= Searchers (search engine) =

Searchers

Searchers is an internet search engine launched to the public in February 2005. It is a locally hosted web search engine claiming the largest web index in the United Kingdom. Searchers, named Searchers.com until a branding change in 2008, is owned by Reach Global Ltd. Development on the internet search engine began in 2003 at its headquarters in Church, Lancashire. It was incorporated as Searchers UK Ltd in 2004.

== Objectives ==

Searchers launched to the public in 2005 with the aim of developing a British alternative to US internet search engines serving the UK. Searchers focuses on returning results relevant to UK users and offers the idea of a "pure" search result which is not influenced by keyword manipulation or paid prominence.

== Developments ==

In 2004, Searchers partnered with Yell to offer Yell web links for businesses. By 2005, Searchers was also working with shopping website Kelkoo to offer users the opportunity to search for products based on product name and category.

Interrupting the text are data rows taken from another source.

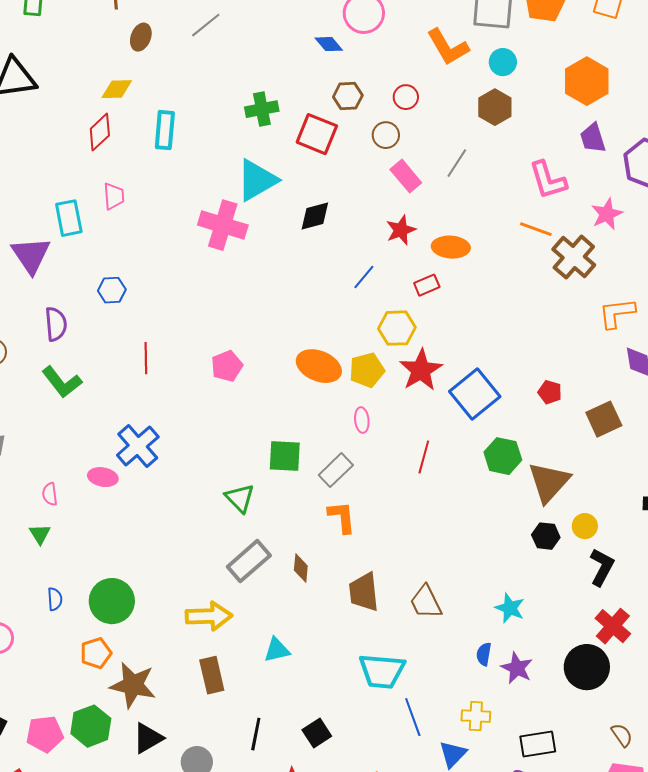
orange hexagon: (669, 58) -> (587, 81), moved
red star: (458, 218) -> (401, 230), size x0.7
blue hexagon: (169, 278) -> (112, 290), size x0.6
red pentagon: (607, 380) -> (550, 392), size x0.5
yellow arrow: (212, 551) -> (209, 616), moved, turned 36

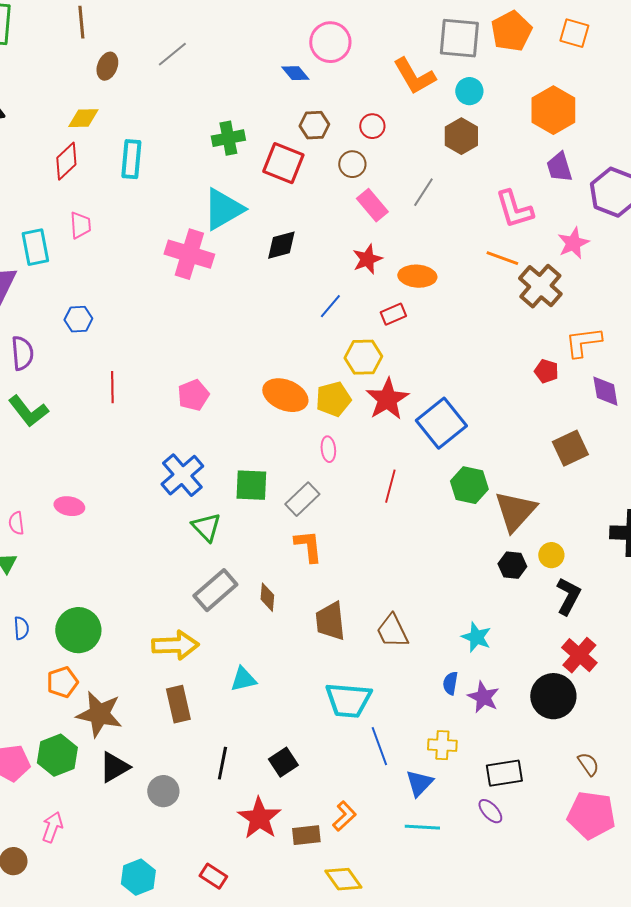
red pentagon: (550, 392) -> (546, 371), moved
blue cross: (138, 446) -> (182, 475), moved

Other developments have included the showcasing of Diana, an artificial intelligence interface, which offered conversational interaction to its web users.

The seventh version (v7) of the Searchers algorithm was launched in October 2010 and included the basis of the Credibility Score, a "measure of commercial conduct".

== Responses ==

Searchers launched an advertising campaign on the UK terrestrial channel Channel 4 throughout 2006 and targeted potential web users. A follow-up advertising campaign was broadcast on Channel 4 in 2009.

In October 2010, Searchers parent company Reach Global featured on the BBC website and BBC Radio Lancashire as a local company thriving during a time of hefty public sector cuts.

Searchers' potential was discussed in a parliamentary adjournment debate (as Reach Global, its parent company) on 26 January 2011.

The debate, entitled UK Internet Search Engines, was raised by Hyndburn MP Graham Jones and attended by Culture Minister Edward Vaizey. It achieved moderate coverage across a range of print and online news sources, including the Accrington Observer, Tech Watch and The Register.

A related adjournment debate was scheduled on 5 April 2011 by Esher and Walton MP Dominic Raab, entitled Net Neutrality, during which Edward Vaizey confirmed his intention to visit Reach Global and its search engine.